The medical community worries that highlighting such unconventional success stories might encourage patients to reject standard, proven treatments in favor of dangerous, unproven home remedies. Jacob Sherkow, a law and medicine researcher at the University of Illinois Urbana-Champaign, highlighted this dilemma.
While he believes Halassy’s specific study “does fall within the line of being ethical,” he noted that it is “not a slam-dunk case” for publishers who must balance knowledge sharing with public safety.
The paper was eventually published in the journal Vaccines in August 2024 as an “unconventional case study.” The publication explicitly emphasized that self-medication with oncolytic viruses should not be the first approach for cancer patients. Halassy acknowledged the difficulty of the process, stating, “It took a brave editor to publish the report.” Her experience places her in a long, often stigmatized history of scientists experimenting on themselves to advance medical knowledge.
Navigating Treatment Options Responsibly

While Beata Halassy’s success story is compelling, it comes with a critical disclaimer: this was a controlled scientific endeavor, not a home remedy. Halassy herself believes it is unlikely others will attempt to copy her simply because the treatment requires high-level scientific knowledge and access to research-grade materials. However, her journey offers valuable lessons on how patients can approach their own diagnoses.
First, this case highlights the importance of exploring all available options, including clinical trials. Halassy did not reject science; she leaned into it. Patients facing difficult diagnoses can work with their medical teams to identify ongoing clinical trials for emerging therapies like oncolytic virotherapy (OVT). These trials provide access to cutting-edge treatments under strict safety protocols, removing the extreme risks associated with self-experimentation.
Second, medical supervision is non-negotiable. Even with her extensive expertise, Halassy did not act entirely alone. She engaged her oncologists, who agreed to monitor her progress throughout the experiment. They had a contingency plan to switch back to conventional chemotherapy immediately if the viral treatment failed. This underscores a vital rule for any patient considering alternative or adjunctive therapies: never hide treatments from your primary care team. Transparent collaboration with doctors ensures that safety nets remain in place, regardless of the treatment path chosen.
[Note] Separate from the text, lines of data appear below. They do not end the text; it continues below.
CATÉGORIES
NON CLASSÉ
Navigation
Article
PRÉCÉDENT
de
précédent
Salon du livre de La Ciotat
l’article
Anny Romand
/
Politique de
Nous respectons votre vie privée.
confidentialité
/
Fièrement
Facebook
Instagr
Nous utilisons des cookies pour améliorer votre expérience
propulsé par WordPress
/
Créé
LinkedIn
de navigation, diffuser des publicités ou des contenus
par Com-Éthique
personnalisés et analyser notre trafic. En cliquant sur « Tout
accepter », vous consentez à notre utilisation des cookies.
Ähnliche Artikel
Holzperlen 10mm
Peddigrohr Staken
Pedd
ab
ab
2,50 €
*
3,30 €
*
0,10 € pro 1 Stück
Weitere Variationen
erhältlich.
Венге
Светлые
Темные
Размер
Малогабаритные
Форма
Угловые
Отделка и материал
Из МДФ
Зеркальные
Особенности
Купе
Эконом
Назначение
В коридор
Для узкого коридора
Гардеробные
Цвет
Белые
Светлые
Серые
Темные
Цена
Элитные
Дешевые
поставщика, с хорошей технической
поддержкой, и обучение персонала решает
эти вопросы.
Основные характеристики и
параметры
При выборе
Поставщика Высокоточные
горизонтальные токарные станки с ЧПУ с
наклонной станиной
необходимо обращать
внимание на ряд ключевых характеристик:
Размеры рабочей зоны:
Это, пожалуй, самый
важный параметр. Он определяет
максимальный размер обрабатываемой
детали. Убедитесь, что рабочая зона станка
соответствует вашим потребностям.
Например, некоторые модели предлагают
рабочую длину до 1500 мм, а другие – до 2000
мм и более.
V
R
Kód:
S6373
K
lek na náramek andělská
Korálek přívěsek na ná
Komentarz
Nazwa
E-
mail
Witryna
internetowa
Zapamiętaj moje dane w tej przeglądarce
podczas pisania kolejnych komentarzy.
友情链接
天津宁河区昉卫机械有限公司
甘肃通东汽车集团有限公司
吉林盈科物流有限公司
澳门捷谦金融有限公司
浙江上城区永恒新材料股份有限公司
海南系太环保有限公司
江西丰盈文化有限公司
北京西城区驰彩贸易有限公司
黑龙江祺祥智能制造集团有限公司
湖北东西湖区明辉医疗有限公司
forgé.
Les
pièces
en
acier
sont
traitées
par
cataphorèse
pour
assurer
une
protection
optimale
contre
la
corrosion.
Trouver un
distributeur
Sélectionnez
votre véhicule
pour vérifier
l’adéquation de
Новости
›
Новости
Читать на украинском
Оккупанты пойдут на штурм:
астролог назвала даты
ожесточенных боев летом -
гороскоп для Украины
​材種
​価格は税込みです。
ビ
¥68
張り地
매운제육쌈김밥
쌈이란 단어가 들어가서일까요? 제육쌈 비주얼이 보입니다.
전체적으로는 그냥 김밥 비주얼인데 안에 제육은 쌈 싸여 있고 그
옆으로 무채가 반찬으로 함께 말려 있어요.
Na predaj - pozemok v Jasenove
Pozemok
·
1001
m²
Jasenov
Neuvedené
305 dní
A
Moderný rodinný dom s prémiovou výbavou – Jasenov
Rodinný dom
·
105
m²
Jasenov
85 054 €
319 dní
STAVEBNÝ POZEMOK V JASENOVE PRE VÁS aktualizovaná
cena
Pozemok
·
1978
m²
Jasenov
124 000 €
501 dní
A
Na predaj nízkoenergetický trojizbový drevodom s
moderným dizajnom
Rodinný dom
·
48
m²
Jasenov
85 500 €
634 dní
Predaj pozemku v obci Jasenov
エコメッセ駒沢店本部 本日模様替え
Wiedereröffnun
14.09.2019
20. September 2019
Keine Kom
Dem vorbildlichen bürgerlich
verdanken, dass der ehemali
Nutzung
One Woman’s Risk to Future Cures

Beata Halassy didn’t just walk away from this experience cancer-free; she walked away with a new mission. Because of her success, she completely changed the focus of her lab. She recently secured funding to test this same viral therapy on domestic animals, like dogs and cats, battling cancer.
This shift is crucial. While her personal experiment was risky, moving this research into a controlled lab setting is how real medical progress happens. It bridges the gap between a “wild idea” and a safe, approved treatment that you can get at a hospital. By treating pets, researchers can gather the necessary safety data to eventually bring these therapies to human clinical trials properly.
Jacob Sherkow, the legal researcher, made a strong point: we can’t let valuable knowledge disappear just because the method was controversial. We have to learn from it. Halassy’s choice to publish her results—and now apply them to veterinary medicine—means this data won’t be lost. It will be tested, refined, and perfected.